[Trecho para leitura]

┌──

Nos processos de luta pela defesa ou retomada de territórios, onde as disputas se expressam, na reapropriação coletiva da riqueza material expropriada ou ameaçada, e na regeneração de formas políticas não convencionais, o comum passa a ser reivindicado como aspecto central da reprodução da vida.
Nesse sentido, a ideia de “comum” não é algo previamente instituído, porém processo instituinte; situar a centralidade da ação do “fazer-comum”, como verbo, auxilia na compreensão do fenômeno a partir das práticas que o constroem.
Entender os processos que envolvem multiplicidade e coexistência das formas sociais comunitárias como processos/sujeitos instituintes, nos leva à ruptura com a noção de comum como objeto estático, coisificado, como vem sendo tratado a partir da ideia de “bem comum”.
A partir da análise sobre a produção cotidiana do trabalho não-capitalista em comunidades indígenas no México, especialmente na região da Serra Nororiental de Puebla, este trabalho busca contribuir para uma leitura geográfica que ultrapasse o sentido metafórico do comum nos processos territoriais para uma compreensão destes em termos histórico-geográficos, a fim de contribuir uma postura radical ante a crise estrutural que atravessamos.

└──

[Dados armazenados]
┌──

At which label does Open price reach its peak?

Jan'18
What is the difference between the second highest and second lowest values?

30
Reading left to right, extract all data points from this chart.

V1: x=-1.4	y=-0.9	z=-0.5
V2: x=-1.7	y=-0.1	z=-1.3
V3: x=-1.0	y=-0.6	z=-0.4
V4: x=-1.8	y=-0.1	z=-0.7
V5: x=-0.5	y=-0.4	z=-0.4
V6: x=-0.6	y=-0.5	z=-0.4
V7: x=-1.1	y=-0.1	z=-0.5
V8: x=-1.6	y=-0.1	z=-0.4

└──

[Complete o seguinte]
**a.** Copie do trecho sobre o comum a parte que começa em "Entender os processos" e vai até "estrutural que atravessamos.".
**b.** No trecho sobre o comum, reescreva de forma mais breve o parágrafo iniciado por "A partir da análise sobre a produção cotidiana", mantendo seus fatos principais.
**c.** Traduza para o inglês a seguinte frase do trecho sobre o comum: "Nesse sentido, a ideia de “comum” não é algo previamente instituído, porém processo instituinte; situar a centralidade da ação do “fazer-comum”, como verbo, auxilia na compreensão do fenômeno a partir das práticas que o constroem."

[Respostas]
**a.**
Entender os processos que envolvem multiplicidade e coexistência das formas sociais comunitárias como processos/sujeitos instituintes, nos leva à ruptura com a noção de comum como objeto estático, coisificado, como vem sendo tratado a partir da ideia de “bem comum”.
A partir da análise sobre a produção cotidiana do trabalho não-capitalista em comunidades indígenas no México, especialmente na região da Serra Nororiental de Puebla, este trabalho busca contribuir para uma leitura geográfica que ultrapasse o sentido metafórico do comum nos processos territoriais para uma compreensão destes em termos histórico-geográficos, a fim de contribuir uma postura radical ante a crise estrutural que atravessamos.

**b.** O trabalho analisa a produção cotidiana do trabalho não-capitalista em comunidades indígenas do México, sobretudo na Serra Nororiental de Puebla. Ele propõe uma leitura geográfica que supere o sentido metafórico do comum nos processos territoriais e os compreenda em termos histórico-geográficos. O objetivo é contribuir para uma postura radical diante da crise estrutural atual.

**c.** In this sense, the idea of the “common” is not something previously instituted, but rather an instituting process; placing the action of “making-common,” as a verb, at the center helps in understanding the phenomenon through the practices that build it.